Bei der Abwicklung grenzüberschreitender Verkehre baten die Gewerbevertreter Minister Dr. Ramsauer, die Kabotagekontrollen zu verschärfen und zum Abbau ungerechtfertigter Behinderung im Alpentransit der EU-Kommission als Streithelfer gegen das sektorale Fahrverbot im Inntal beizutreten. Es gehe um weit mehr als nur um Verkehrsbeschränkungen auf einer Alpentransitroute. Vielmehr müssten die Grundfreiheiten des EU-Vertrages und der Umweltschutz in einem ausgewogenen Gesamtkonzept verfolgt werden und dürften nicht regionalen Interessen oder gar politischem Aktionismus überlassen bleiben. Angesichts der Zunahme von Kabotagefahrten in Deutschland sei es nach Verabschiedung einer EU-einheitlichen Regelung nunmehr erforderlich, diese auch umzusetzen. Dafür müsse der Verkehr an der "Quelle" besser kontrolliert werden. Unterwegskontrollen, die nur papiermäßig Transporte überprüfen könnten, lieferten meist keine Erkenntnisse über illegale Kabotagetransporte.
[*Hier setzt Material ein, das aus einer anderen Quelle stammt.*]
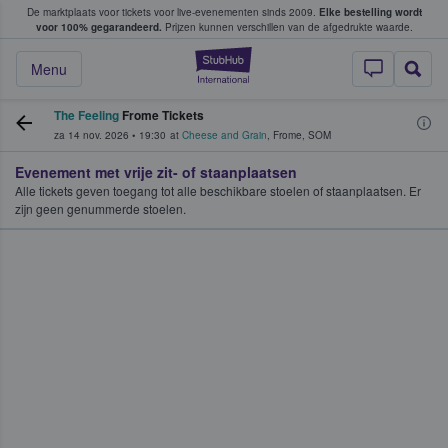
De marktplaats voor tickets voor live-evenementen sinds 2009.
Elke bestelling wordt
ans tickets kopen en verkopen
voor 100% gegarandeerd.
Prijzen kunnen verschillen van de afgedrukte waarde.
StubHub: waar fan
Menu
The Feeling
Frome Tickets
za 14 nov. 2026
•
19:30
at
Cheese and Grain
,
Frome
,
SOM
Evenement met vrije zit- of staanplaatsen
Alle tickets geven toegang tot alle beschikbare stoelen of staanplaatsen. Er
zijn geen genummerde stoelen.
Der Gedankenaustausch mit Minister Dr. Ramsauer zu den vorgetragenen Problemen und Perspektiven wurde durch die BGL-Vertreter als anregend und zielführend empfunden. "Es ist wohltuend, endlich auf höchster politischer Ebene einen ideologiefreien und dialogbereiten Minister anzutreffen", so das erste Fazit von BGL-Präsident Hermann Grewer.